Услышав в коридоре оживленные голоса, я напряглась. «Господи, кто угодно, только не аборигены!» – со злостью подумала я и закрыла глаза. В дверь постучали, я молчала. Наконец мужской голос попросил разрешения войти. Я прикинулась мертвой. Дверь открылась, кто-то стал располагаться напротив.
Я приоткрыла левый глаз и посмотрела на своего спутника. Вот это да! Сейчас таких описывают в любовных романах – все, о чем только может мечтать женщина независимо от возраста. «Боже, а я в таком виде!» – пришла первая мысль. Но вторая была уже трезвой: «Какая разница! Сейчас откроет рот и произнесет коронную фразу: «А па-ачэму такой красивый дэвушка мало загорэла?»

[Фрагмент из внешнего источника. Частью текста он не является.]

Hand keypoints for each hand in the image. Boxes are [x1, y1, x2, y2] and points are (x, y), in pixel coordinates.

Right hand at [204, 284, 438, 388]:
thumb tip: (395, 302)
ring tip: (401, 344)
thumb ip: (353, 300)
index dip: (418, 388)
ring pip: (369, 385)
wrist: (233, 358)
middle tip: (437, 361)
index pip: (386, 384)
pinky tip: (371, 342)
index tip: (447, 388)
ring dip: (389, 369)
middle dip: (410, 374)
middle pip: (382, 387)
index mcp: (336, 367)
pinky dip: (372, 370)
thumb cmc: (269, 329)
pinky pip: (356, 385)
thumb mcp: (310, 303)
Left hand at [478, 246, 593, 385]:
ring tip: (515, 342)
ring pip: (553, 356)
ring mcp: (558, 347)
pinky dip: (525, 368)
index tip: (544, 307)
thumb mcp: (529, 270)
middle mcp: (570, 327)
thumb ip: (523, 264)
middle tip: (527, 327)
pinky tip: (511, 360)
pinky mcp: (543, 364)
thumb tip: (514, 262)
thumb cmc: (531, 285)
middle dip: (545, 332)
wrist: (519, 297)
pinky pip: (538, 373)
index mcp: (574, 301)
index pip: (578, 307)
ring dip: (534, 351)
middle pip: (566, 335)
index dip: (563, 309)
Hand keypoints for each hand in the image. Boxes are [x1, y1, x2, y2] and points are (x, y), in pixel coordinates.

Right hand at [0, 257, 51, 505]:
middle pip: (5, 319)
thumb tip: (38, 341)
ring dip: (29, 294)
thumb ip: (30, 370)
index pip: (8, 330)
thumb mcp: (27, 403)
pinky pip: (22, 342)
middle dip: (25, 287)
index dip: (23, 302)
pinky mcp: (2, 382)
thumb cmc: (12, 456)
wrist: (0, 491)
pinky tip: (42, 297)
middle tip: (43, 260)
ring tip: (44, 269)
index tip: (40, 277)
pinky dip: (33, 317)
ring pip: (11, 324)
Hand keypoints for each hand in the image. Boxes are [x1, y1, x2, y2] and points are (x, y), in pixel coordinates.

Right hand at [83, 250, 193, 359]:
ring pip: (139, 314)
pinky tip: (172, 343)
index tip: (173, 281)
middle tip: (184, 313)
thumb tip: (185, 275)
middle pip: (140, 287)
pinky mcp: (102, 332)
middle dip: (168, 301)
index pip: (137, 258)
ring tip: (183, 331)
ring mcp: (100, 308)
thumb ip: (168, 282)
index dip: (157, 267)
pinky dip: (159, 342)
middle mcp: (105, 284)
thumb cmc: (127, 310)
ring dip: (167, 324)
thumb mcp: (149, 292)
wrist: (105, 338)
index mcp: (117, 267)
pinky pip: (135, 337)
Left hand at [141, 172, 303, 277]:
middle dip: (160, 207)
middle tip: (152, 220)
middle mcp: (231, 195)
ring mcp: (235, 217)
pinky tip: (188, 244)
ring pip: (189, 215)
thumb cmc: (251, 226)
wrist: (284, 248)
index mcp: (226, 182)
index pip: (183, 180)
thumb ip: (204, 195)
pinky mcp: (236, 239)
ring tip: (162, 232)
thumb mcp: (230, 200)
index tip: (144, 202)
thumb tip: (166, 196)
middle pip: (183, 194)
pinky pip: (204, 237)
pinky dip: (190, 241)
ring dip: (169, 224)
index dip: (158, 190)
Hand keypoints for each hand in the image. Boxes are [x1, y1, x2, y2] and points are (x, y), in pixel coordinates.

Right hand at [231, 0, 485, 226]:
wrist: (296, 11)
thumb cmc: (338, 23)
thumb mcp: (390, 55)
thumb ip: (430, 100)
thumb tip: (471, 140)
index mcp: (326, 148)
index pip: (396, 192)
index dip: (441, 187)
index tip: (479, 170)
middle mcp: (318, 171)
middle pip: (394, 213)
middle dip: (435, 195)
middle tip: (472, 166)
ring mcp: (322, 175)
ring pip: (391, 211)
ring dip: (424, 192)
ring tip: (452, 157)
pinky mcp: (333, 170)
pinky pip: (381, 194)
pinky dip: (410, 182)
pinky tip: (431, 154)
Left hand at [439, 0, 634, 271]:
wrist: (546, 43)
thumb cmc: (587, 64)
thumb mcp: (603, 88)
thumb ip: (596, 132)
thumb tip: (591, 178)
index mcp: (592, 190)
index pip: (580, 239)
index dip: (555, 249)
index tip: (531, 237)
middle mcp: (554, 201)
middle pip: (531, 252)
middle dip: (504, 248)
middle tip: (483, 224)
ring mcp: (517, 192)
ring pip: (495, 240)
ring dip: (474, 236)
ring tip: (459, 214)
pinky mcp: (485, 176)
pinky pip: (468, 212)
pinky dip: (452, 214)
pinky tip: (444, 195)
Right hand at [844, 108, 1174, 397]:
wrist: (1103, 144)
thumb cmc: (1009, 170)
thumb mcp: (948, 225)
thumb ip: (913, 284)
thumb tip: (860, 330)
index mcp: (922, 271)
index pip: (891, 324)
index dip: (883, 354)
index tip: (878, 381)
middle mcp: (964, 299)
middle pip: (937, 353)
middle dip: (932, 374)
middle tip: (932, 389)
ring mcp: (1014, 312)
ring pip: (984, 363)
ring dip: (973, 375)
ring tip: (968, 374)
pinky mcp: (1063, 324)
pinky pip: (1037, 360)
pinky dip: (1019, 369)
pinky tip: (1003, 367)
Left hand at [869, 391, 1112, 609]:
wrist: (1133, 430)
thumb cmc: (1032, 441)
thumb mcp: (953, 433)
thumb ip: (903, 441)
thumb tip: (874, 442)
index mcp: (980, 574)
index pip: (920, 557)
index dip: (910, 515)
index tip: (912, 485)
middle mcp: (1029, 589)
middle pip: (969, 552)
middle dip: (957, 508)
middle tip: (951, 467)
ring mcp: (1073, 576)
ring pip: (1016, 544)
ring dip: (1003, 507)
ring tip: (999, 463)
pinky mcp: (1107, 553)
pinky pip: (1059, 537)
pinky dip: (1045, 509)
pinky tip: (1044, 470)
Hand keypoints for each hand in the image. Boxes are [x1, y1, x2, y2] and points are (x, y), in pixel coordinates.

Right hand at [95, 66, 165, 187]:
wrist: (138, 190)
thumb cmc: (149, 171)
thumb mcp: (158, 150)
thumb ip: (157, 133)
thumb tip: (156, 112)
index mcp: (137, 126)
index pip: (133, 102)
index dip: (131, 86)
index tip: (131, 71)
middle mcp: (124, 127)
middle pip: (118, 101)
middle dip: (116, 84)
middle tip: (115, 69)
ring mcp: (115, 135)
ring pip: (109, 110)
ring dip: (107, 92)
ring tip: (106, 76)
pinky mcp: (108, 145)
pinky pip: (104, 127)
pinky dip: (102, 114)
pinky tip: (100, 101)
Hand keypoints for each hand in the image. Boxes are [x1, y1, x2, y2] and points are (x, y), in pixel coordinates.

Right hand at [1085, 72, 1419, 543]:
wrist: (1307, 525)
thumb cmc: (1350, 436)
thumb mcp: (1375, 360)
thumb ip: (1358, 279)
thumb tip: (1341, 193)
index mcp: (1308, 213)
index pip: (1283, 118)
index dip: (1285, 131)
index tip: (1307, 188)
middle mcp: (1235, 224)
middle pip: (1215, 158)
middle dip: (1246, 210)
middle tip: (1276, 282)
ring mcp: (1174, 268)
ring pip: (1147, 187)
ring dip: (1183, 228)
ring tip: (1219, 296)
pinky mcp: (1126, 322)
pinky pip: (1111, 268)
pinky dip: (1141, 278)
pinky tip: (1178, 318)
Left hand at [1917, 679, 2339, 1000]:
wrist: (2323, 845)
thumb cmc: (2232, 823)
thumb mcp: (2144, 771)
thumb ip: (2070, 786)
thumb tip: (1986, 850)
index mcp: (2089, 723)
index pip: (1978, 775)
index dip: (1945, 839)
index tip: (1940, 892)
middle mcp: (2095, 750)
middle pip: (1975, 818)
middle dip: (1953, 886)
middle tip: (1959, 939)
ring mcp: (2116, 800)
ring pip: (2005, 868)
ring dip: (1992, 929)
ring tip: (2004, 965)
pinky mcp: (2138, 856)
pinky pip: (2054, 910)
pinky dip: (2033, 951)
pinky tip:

Я села, бросила сухое «здрасте» и с непроницаемым лицом уткнулась в стихи.
– Интересная книга? – спросил он бархатным голосом.
Очень оригинально! Я даже не сочла нужным ответить, а только неопределенно пожала плечами.
– Может быть, познакомимся, нам ведь долго ехать вместе, – продолжил он, не замечая моей холодности. – Меня зовут Марсель.
– Супер, – говорю, – а меня Марсельеза.
Он засмеялся:
– Смешно, – говорит. – У нас в Дагестане женщины шутят редко.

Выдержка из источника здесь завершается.